Circulating tumor cells (CTCs) are cells that are separated from the primary tumor, move through the bloodstream, and spread from the original tumor to other sites, causing cancer metastasis. CTCs are present in the peripheral blood of cancer patients, and their detection helps in elucidating the process of metastasis. Unlike other blood cells, the number of blood CTCs is very low, and they are difficult to detect. Morphologically, CTCs are of two types: singular CTCs and clustered CTCs. The potential for persistent existence is greater in clustered CTCs, which is a predictor of poor prognosis [1,2]. Clinical biomarkers such as tumor markers and features of radiological diagnosis are surrogate markers for detecting clustered CTCs [2]. It is well known that cancer metastasis often occurs via clustered CTCs [3], and they have a metastatic nest formation ability that is more than 10 times higher than that of a singular CTC [4].

In the past, metastasis was thought to be caused by tumor cells that are transformed into the single-shot mesothelium type due to epithelial–mesenchymal transition (EMT) [5]. CTCs that become resistant to drug treatment certainly have a very high appearance of markers in the mesenchymal system, and they show an epithelium appearance [6]. This phenomenon was difficult to explain by previous concepts. Therefore, the concept of hybrid EMT was proposed. Its characteristics are as follows: (1) the cluster-forming ability of CTCs is high [7,8], (2) they survive for a long period of time [9], (3) they have the characteristics of stem cells [10], (4) they have a high tumor-forming ability [11], and (5) they remain in a cluster while moving in capillaries [12]. A study explored CTC morphology by amplifying CTCs by short-term culture and revealed that tight clusters are less likely to appear depending on the therapy and that the prognosis of patients with tight clusters is poor [13]. In another study using real-time polymerase chain reaction (rt-PCR) to explore the DNA characteristics of CTC clusters, it was found that the frequency of the DNA appearance of the epithelial system was low, and the frequency of the DNA appearance of the mesenchymal system was high [14].

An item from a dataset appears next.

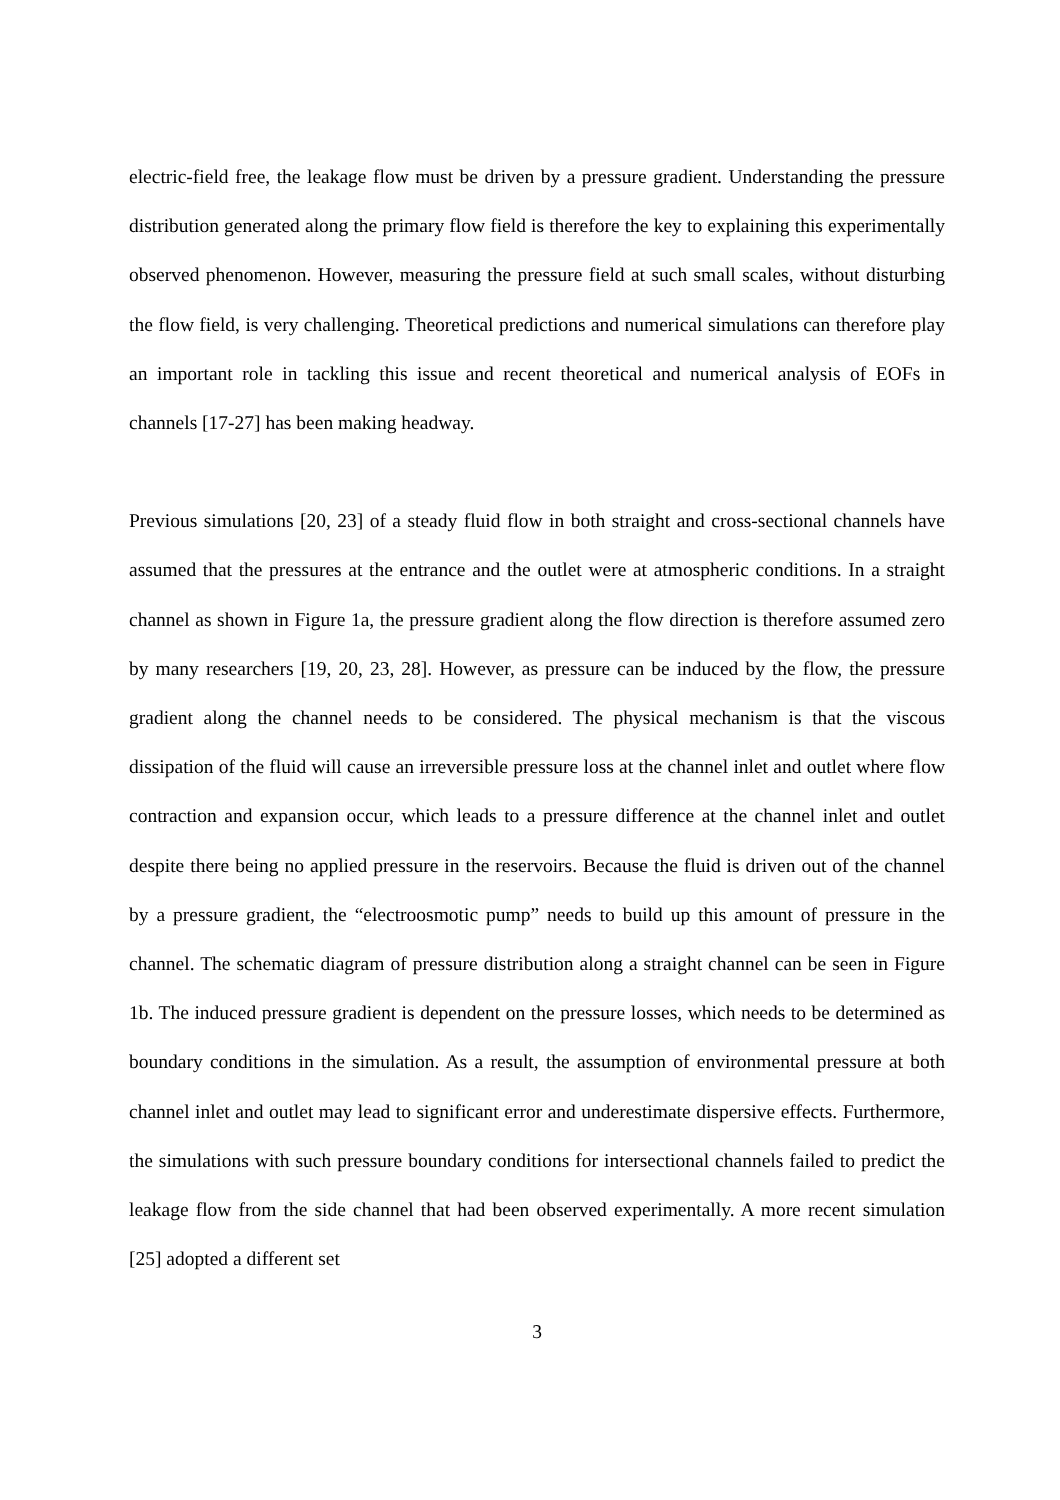electric-field free, the leakage flow must be driven by a pressure gradient. Understanding the pressure distribution generated along the primary flow field is therefore the key to explaining this experimentally observed phenomenon. However, measuring the pressure field at such small scales, without disturbing the flow field, is very challenging. Theoretical predictions and numerical simulations can therefore play an important role in tackling this issue and recent theoretical and numerical analysis of EOFs in channels [17-27] has been making headway.
Previous simulations [20, 23] of a steady fluid flow in both straight and cross-sectional channels have assumed that the pressures at the entrance and the outlet were at atmospheric conditions. In a straight channel as shown in Figure 1a, the pressure gradient along the flow direction is therefore assumed zero by many researchers [19, 20, 23, 28]. However, as pressure can be induced by the flow, the pressure gradient along the channel needs to be considered. The physical mechanism is that the viscous dissipation of the fluid will cause an irreversible pressure loss at the channel inlet and outlet where flow contraction and expansion occur, which leads to a pressure difference at the channel inlet and outlet despite there being no applied pressure in the reservoirs. Because the fluid is driven out of the channel by a pressure gradient, the “electroosmotic pump” needs to build up this amount of pressure in the channel. The schematic diagram of pressure distribution along a straight channel can be seen in Figure 1b. The induced pressure gradient is dependent on the pressure losses, which needs to be determined as boundary conditions in the simulation. As a result, the assumption of environmental pressure at both channel inlet and outlet may lead to significant error and underestimate dispersive effects. Furthermore, the simulations with such pressure boundary conditions for intersectional channels failed to predict the leakage flow from the side channel that had been observed experimentally. A more recent simulation [25] adopted a different set
3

A singular CTC often undergoes apoptosis when it is away from the tumor’s microenvironment, which is unlikely to lead to recurrence [4]. Clustered CTCs, on the other hand, have stem cell-like elements that make them unlikely to undergo anoikis, and they therefore circulate throughout the body for a long period of time [6,7,8,9,10,11,12]. It is thought that CTCs become a recurrent lesion when they are deposited in a microenvironment that is suitable for tumor formation. Thus, the clinical implications of CTCs vary by diagnosis (cytology), the monitoring of therapy (cell counts and morphology), and the providing of samples for molecular diagnosis (next-generation sequencing: NGS; immunohistochemistry: IHC, if scant; amplification by short-term culture). CTC extraction and identification methods include size-selection methods such as chips and meshes, specific gravity methods, positive selection methods using epidermal antigens as indicators, and gene detection methods such as RT-PCR, etc. [15], which could be selected appropriately in order to take the assessment of CTCs from the laboratory to the cancer clinic.

The exploration of CTCs shall contribute to the improvement of cancer treatment.